# Estimate energy of infinite well (ground state)

thatguy14

## Homework Statement

We have to estimate the ground state energy of an infinite potential well (1d) using an argument based on the Heisenberg uncertainty principal. We then are supposed to compare it with the exact value from the eigenvalue equation.

Below

## The Attempt at a Solution

I am not really sure where to start on this one but this is what I tried:

ΔxΔp = h and since there is no potential where the particle is all the energy is kinetic so classically Ke = E = p^2/2m. then to look at change i just did

Δp = $\sqrt{ΔE2m}$

and subbed it into the above unvertainty principle. This gives

Δx$\sqrt{ΔE2m}$ = h
$Δx^{2}$ΔE2m = $h^{2}$
ΔE = $\frac{h^{2}}{2mΔx^2}$

The problem is that even if this is somewhat right I am not sure what I really did. Can anyone give me some hints?

Homework Helper
Gold Member
Usually Δ represents "change" in a quantity. But in the uncertainty principle, it indicates the uncertainty in a quantity. The uncertainty is loosely the "spread" in possible results of measuring that quantity.

You know the particle is somewhere in the box of length L. That's all the information you have to go on when trying to estimate the uncertainty in position. So, as a crude estimate, you can take the uncertainty in x to be L: Δx $\approx$ L. Using this estimate for Δx, the uncertainty principle gives an estimate for the uncertainty in momentum Δpx.

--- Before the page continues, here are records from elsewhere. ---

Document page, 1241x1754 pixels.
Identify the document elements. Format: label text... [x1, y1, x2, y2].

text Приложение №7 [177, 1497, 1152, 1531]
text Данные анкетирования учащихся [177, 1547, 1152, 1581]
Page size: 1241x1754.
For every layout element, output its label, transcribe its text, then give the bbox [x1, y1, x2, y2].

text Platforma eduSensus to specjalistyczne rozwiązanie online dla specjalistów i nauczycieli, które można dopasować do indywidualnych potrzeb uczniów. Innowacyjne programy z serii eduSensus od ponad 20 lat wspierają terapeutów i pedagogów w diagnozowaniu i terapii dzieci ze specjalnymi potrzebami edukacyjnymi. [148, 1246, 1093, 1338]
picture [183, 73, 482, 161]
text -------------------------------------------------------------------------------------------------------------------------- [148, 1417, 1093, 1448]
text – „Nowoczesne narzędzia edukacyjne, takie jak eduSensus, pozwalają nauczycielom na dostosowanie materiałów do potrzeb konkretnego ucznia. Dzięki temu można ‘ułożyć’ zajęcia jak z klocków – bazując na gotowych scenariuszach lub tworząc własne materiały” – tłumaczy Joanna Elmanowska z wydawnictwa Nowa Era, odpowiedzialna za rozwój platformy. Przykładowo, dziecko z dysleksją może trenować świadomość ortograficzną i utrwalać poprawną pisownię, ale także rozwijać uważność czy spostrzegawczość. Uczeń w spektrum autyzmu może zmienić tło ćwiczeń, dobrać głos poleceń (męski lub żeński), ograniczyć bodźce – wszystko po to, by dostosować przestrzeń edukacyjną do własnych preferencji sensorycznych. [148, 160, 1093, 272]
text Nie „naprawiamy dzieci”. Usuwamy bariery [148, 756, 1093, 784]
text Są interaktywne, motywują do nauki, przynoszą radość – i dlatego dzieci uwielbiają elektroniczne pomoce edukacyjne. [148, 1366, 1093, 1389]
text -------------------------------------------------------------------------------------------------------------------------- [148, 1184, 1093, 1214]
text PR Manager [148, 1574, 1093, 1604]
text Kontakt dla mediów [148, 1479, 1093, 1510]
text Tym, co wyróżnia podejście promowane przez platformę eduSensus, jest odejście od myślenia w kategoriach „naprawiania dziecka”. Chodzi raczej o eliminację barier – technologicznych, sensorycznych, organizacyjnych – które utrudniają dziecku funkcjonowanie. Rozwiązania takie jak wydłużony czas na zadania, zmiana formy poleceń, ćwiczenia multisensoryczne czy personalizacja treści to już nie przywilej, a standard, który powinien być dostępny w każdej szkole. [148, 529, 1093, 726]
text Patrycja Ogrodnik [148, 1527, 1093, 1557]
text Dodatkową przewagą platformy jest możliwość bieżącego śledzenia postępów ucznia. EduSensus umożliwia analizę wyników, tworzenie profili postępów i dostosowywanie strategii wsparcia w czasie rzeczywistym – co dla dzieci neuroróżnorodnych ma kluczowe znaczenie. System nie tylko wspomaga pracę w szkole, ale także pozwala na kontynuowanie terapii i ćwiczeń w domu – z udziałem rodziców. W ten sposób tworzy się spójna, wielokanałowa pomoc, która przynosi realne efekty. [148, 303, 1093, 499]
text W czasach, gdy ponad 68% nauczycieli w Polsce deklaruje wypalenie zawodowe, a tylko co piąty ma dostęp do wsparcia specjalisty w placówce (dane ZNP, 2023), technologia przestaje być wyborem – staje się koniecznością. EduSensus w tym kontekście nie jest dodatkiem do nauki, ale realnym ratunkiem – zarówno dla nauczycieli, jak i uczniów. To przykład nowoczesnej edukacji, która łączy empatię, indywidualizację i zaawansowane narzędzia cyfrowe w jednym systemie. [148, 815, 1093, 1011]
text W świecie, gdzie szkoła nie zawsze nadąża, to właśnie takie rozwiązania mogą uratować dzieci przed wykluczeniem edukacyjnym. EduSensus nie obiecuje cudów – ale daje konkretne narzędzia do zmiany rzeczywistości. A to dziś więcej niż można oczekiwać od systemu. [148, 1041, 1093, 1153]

To estimate the ground state energy, you need an estimate of the momentum px since E = px2/(2m). You have an estimate for Δpx, but you need an estimate of px itself. Here's where the argument gets "shaky" in my opinion. It seems reasonable that px should be at least of the order of magnitude of Δpx. The usual assumption is to just estimate px by its uncertainty Δpx.

Now, it is easy to think of examples where the value of some quantity is orders of magnitude greater than the uncertainty in the quantity. So, you could worry that estimating px by Δpx might be a bad estimate. But that is what is done in this case.

You can sort of support this by considering the classical particle in a box. The classical particle bounces back and forth in the box with a fixed magnitude of momentum but with a changing direction. So, the momentum has two possible values $\pm$ px and each is equally likely. So, the "spread" in momentum is of the same order of magnitude as the momentum itself.